Hundreds and hundreds of examples of drive-bys, some well-intentioned, some mean.

Posted by: liz at February 26, 2005 04:53 PM

Mitchell -

Sorry if I come across all evil and unappreciative here, but I sincerely doubt that I would be able to give the book a fair shake, due to my aforementioned burnout and irritation with the topic as a whole. I would feel like I was cheating. Yeah, I'm a southerner. We're like that.

Now, if you're from the "any publicity is good publicity" school, then you did just get a few more eyeballs on the book's title, so there you go.

Posted by: BAW at February 26, 2005 09:53 PM

I'm new to Raleigh, writing my dissertation on punk rock, and am increasingly concerned with a version of Stepford life that found its way to the cover of Newsweek recently. Has everyone read this by now, the bunch of articles on the myth of the SuperMommy and how women are martyring themselves?

As someone who cut her teeth on Friedan and early feminisms, teaches feminist theatre at a women's college, and is part of the very Gen X population that these articles are looking at, I gotta come on board here and say simply this: Martyr is as martyr does.

Yes, I've made professional sacrifices to have my son, as has my husband. Yes, I've made personal sacrifices to have my son, as has my husband. But I get real nervous when it starts looking and sounding like no matter what we do as women, we're reading in the media (and when I say "media", I fully implicate myself, whoever reads this, the chick across the street on the treadmill, and every other person on the planet in the creation of this "media" that so often comes under attack) as Victims of Something. Maybe I'm just freakishly selfish, but I've never gotten in bed with the Working Mom vs. Stay at Home Mom dialectic. I'm a Mom, I'm a Ph.D. student, and about 324 other things. Just like my husband is. Just like my son is, if he's lucky.

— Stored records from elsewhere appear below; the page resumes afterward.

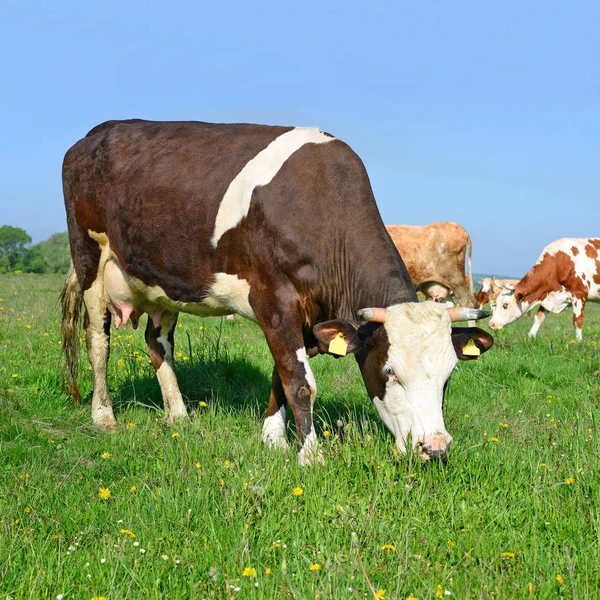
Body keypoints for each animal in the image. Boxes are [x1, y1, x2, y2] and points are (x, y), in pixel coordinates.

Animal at [59, 118, 492, 464]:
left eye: (449, 375)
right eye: (390, 371)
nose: (435, 448)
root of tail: (95, 133)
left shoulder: (302, 316)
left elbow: (281, 375)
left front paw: (274, 439)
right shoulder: (275, 300)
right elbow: (300, 383)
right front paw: (310, 456)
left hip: (163, 281)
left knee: (157, 342)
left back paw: (178, 415)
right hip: (89, 257)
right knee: (98, 340)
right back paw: (104, 417)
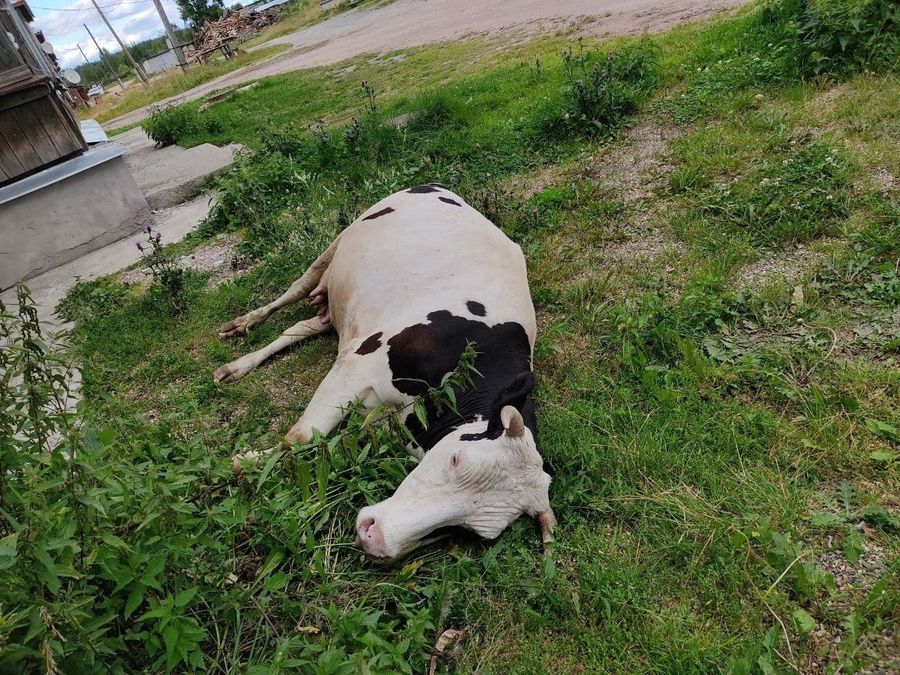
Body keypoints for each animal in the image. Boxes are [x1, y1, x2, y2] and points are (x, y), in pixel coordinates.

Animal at [214, 184, 556, 563]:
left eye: (470, 531)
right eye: (456, 459)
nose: (373, 537)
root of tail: (438, 186)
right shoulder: (358, 361)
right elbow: (302, 436)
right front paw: (245, 463)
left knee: (303, 326)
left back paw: (238, 365)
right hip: (335, 246)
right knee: (291, 293)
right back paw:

Posted by: Ph.D. Mama at February 27, 2005 03:49 PM

"As someone who cut her teeth on Friedan and early feminisms, teaches feminist theatre at a women's college," and uses the term "chick", you give me hope for the future. Sincerely.

But get a few drive-by's under your belt and you may find your inner martyr. I checked out liz's link and it is truly phenomenal.

Posted by: Laura at February 27, 2005 05:38 PM

Taking Laura's advice, I just checked out the suggested link on Mommy Drive-By's. Capitalist whore that I am, I have to wonder why HasBro, RonCo or some other merchandising genius hasn't developed some sort of stun gun or other device for use by Moms in situations like these. A few years ago, I did a cross country drive through Utah to go to a conference with some colleagues. We rented a minivan for the trip, and equipped it with Post-Its suggesting our thoughts on what all those little storage spots in poorly outfitted rental vehicles are actually for. We had spots for "Mormon Shields", "Panty Shields", and even "Brooke Shields". (We kept her in the glove compartment next to the Mapquest printout.) Maybe SUVs and Volvos should come equipped with a similarly themed product option kit.